Taxpayer risk evaluation method based on graph neural network

Technical Field

The invention relates to a taxpayer risk evaluation method, in particular to a Graph risk propagation model based on Graph neural Network (GCN), and belongs to the field of artificial intelligence.

Background

The taxpayer risk level evaluation is that the tax authority comprehensively evaluates the taxpayer risk level according to the historical tax payment condition of the taxpayer, the tax payer operation condition, the commodity selling condition of the taxpayer and the like. The current evaluation of the risk level of the taxpayer is relatively artificial, mainly related experts evaluate the risk of the taxpayer according to the existing data, the used data are only basic information and operation condition information of the taxpayer, a certain index of the taxpayer is scored according to a certain rule, the final score is obtained by summing all indexes, the artificial workload is more, more importantly, only the information of the taxpayer is considered, and the embedded position information of the taxpayer in a transaction link and a relationship network is not considered. The current model is difficult to find the mode of 'group partner plan', and the mode is extremely important for finding the risk propagation change in the taxpayer operation process. Therefore, a graph risk propagation model combining taxpayer characteristic information, ticket flow information and relation network topological structure information is provided, the taxpayer risk level can be intelligently evaluated, the manual workload is reduced, and partner information can be found by combining a graph network algorithm.

Currently, the risk level evaluation task mainly comprises two types of solutions, namely 1, a scheme based on machine learning and 2, a scheme based on expert modeling.

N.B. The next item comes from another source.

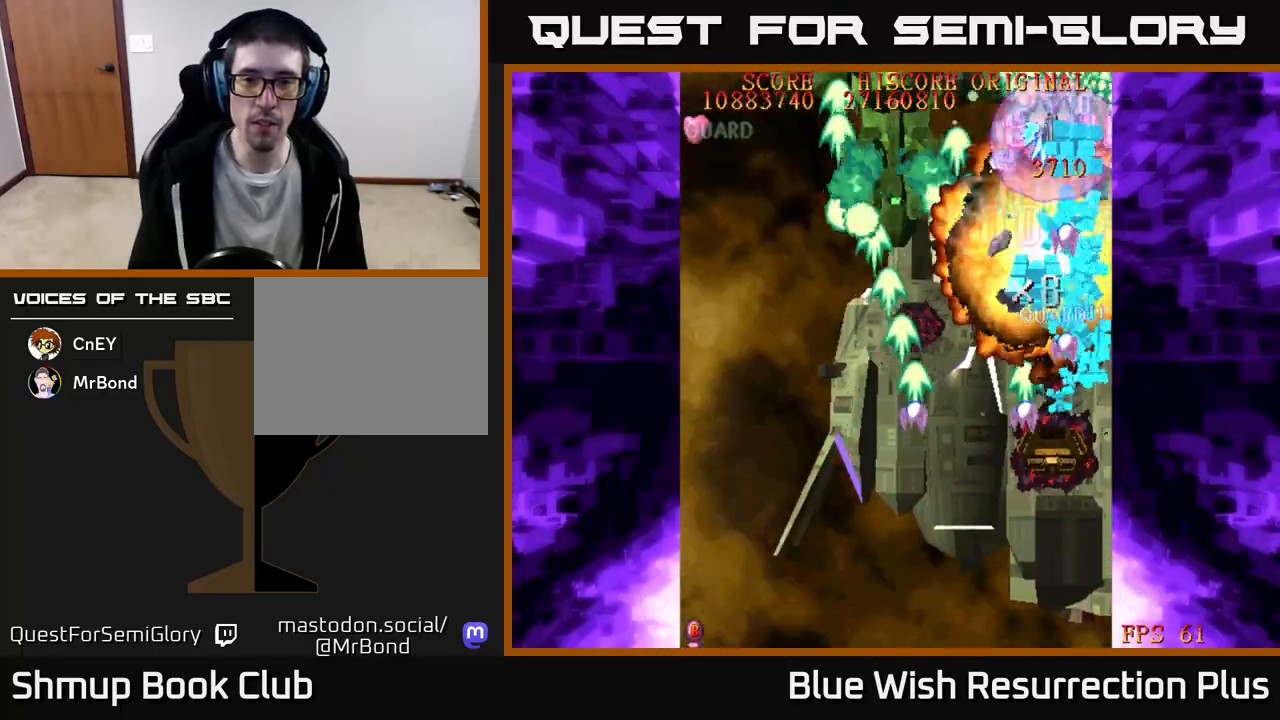
{"buttons": ["X", "DPAD_DOWN"], "events": [[33, "DPAD_DOWN", "down"], [50, "DPAD_LEFT", "up"]]}
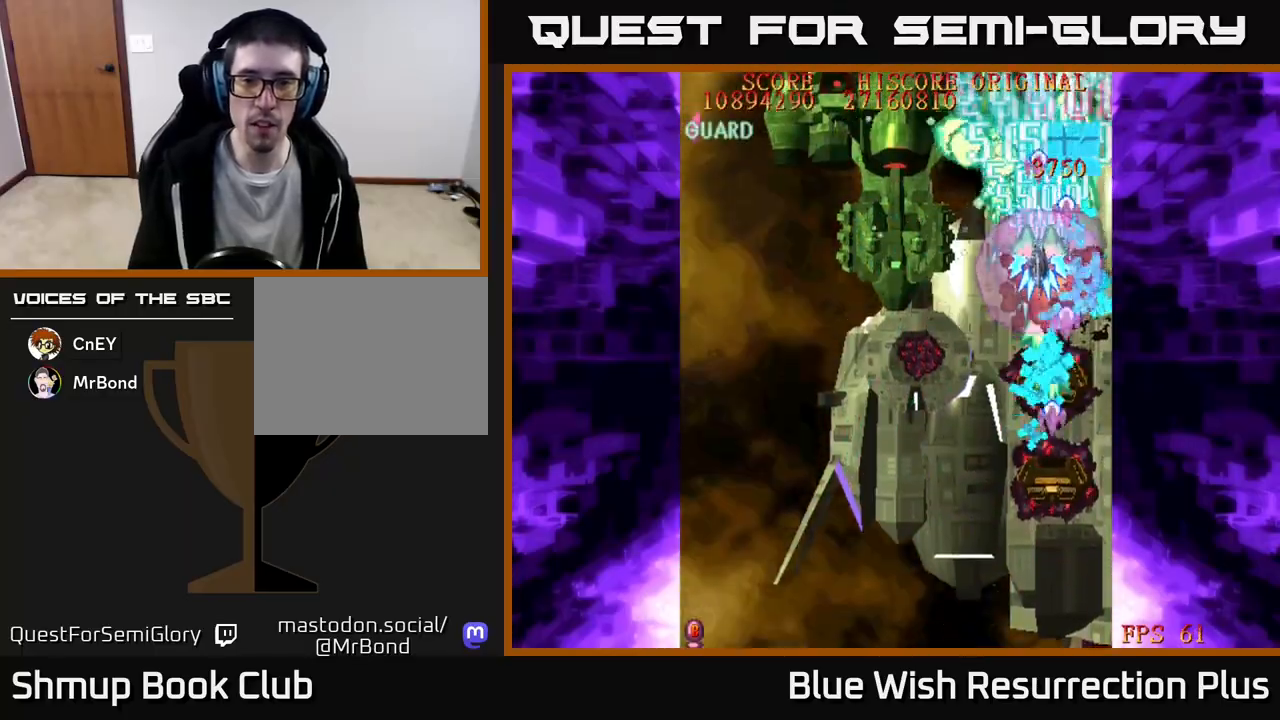
{"buttons": ["X", "DPAD_DOWN", "DPAD_LEFT"], "events": [[233, "DPAD_LEFT", "down"], [267, "DPAD_DOWN", "up"], [450, "DPAD_DOWN", "down"]]}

1. The scheme based on machine learning mainly considers modeling of basic information of taxpayers as machine learning indexes, and then carries out classification Decision by using machine learning algorithms such as Decision trees (Decision trees), Support Vector Machines (SVM), gradient boosting trees (GBDT) and the like. The method has the advantages that the influence of the attributes in the basic information on the classification result can be visually seen, and the interpretability is strong. The method has the advantages that characteristic vectors of taxpayers need to be designed artificially, more importantly, the ticket flow relation and the goods sale condition are not considered, the taxpayers can be analyzed independently, necessary topological information is lacked, obtained results are not accurate, and the ganged phenomenon cannot be found.

2. The expert modeling method mainly utilizes expert experience, experts summarize a set of business knowledge in practice to relatively accurately judge the risk level of the taxpayer, and the experts grade according to a series of characteristics to finally judge the risk level of the taxpayer. For example, a taxpayer who has a high risk score according to the characteristics of sales, importation and night invoicing, and if the taxpayer is in a business sensitive business, the risk score is relatively low. This method is scored by experts. The defects are obvious, expert knowledge is needed, labor cost is high, and intelligence is insufficient. Business knowledge has hysteresis and cannot well cope with new shape conditions.

Disclosure of Invention

Aiming at the technical problems, the invention aims to provide a taxpayer risk evaluation method based on graph convolution neural network risk propagation. And constructing a ticket flow network according to the data of the goods from the invoice buyer to the seller. Graph algorithms such as a centrality Algorithm (a centrality Algorithm, a near centrality Algorithm, an intermediary centrality Algorithm, a PageRank Algorithm, etc.) are then used, depending on the ticket flow network, to find the community (LabelPropagation Algorithm, ComponentsAlgorithm, etc.). The algorithm based on the graph theory better considers the ticket flow relationship (upstream and downstream relationship) of the enterprise, gives nodes with large influence in the graph and divides communities. The advantage of the graph theory algorithm is that the taxpayers form a relationship network through the ticket flow relationship, and the analysis is carried out in the relationship network through the graph algorithm. The scheme has the advantages that the ticket flow relationship is utilized, the group relationship can be well found, the defects are obvious, the basic attribute information of the taxpayer cannot be utilized, and the attribute information is also important for predicting the risk level of the taxpayer.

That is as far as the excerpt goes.